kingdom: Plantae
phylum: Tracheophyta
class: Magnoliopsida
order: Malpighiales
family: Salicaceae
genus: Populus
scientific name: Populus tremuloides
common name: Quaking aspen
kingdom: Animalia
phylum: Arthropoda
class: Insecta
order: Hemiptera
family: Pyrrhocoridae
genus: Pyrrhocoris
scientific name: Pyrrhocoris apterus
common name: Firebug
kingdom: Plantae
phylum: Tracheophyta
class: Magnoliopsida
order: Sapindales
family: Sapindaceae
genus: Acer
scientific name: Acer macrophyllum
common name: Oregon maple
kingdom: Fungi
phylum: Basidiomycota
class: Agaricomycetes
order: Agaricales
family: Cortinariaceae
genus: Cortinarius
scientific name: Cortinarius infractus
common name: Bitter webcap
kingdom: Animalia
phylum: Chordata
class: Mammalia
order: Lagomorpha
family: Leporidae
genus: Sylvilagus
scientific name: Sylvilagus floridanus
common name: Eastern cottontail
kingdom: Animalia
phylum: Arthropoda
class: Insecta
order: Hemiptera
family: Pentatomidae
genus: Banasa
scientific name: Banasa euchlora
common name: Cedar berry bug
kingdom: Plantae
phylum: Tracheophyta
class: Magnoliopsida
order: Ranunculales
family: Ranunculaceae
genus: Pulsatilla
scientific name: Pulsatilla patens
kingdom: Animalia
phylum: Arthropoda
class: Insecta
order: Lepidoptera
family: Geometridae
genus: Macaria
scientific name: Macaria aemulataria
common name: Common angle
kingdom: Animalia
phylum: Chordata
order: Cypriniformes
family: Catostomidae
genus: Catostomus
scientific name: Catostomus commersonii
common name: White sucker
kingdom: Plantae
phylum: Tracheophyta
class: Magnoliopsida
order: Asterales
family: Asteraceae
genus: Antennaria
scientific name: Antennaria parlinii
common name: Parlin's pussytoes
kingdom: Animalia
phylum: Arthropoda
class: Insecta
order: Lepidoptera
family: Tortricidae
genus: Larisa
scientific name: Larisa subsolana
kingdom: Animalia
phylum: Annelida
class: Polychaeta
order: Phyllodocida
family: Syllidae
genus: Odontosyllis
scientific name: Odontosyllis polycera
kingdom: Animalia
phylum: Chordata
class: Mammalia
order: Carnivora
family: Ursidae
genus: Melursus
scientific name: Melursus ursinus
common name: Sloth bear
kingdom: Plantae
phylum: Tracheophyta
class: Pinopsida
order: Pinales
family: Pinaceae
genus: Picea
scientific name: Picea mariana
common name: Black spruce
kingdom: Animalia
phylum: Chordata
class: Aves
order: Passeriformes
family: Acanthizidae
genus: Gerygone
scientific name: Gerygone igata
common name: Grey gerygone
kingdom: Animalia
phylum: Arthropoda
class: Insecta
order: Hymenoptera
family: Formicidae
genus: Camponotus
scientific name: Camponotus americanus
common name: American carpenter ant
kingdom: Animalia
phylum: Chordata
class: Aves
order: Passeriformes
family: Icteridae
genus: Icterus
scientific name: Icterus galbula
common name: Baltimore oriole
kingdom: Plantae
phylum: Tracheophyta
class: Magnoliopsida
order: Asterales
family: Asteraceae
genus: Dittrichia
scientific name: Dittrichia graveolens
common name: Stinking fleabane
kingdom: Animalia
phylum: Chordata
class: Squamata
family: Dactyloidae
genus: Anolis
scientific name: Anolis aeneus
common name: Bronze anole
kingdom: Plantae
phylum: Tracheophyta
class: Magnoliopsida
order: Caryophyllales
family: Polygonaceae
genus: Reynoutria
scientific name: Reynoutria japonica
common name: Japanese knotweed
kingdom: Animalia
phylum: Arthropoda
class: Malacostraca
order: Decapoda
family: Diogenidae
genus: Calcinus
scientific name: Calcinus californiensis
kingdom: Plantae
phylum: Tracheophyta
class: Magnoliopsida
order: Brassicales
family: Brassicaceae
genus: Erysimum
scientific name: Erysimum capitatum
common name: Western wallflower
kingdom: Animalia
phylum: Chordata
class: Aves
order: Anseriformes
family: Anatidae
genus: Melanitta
──────────────────────────────
◆ WHAT YOU NEED TO DO: Start at the line that has "genus: Gerygone" and stop after the line that has "scientific name: Camponotus americanus". Give only those lines again, with "phylum" renamed to "division" and everything else left unchanged.

◆ FINISHED EXERCISE:
genus: Gerygone
scientific name: Gerygone igata
common name: Grey gerygone
kingdom: Animalia
division: Arthropoda
class: Insecta
order: Hymenoptera
family: Formicidae
genus: Camponotus
scientific name: Camponotus americanus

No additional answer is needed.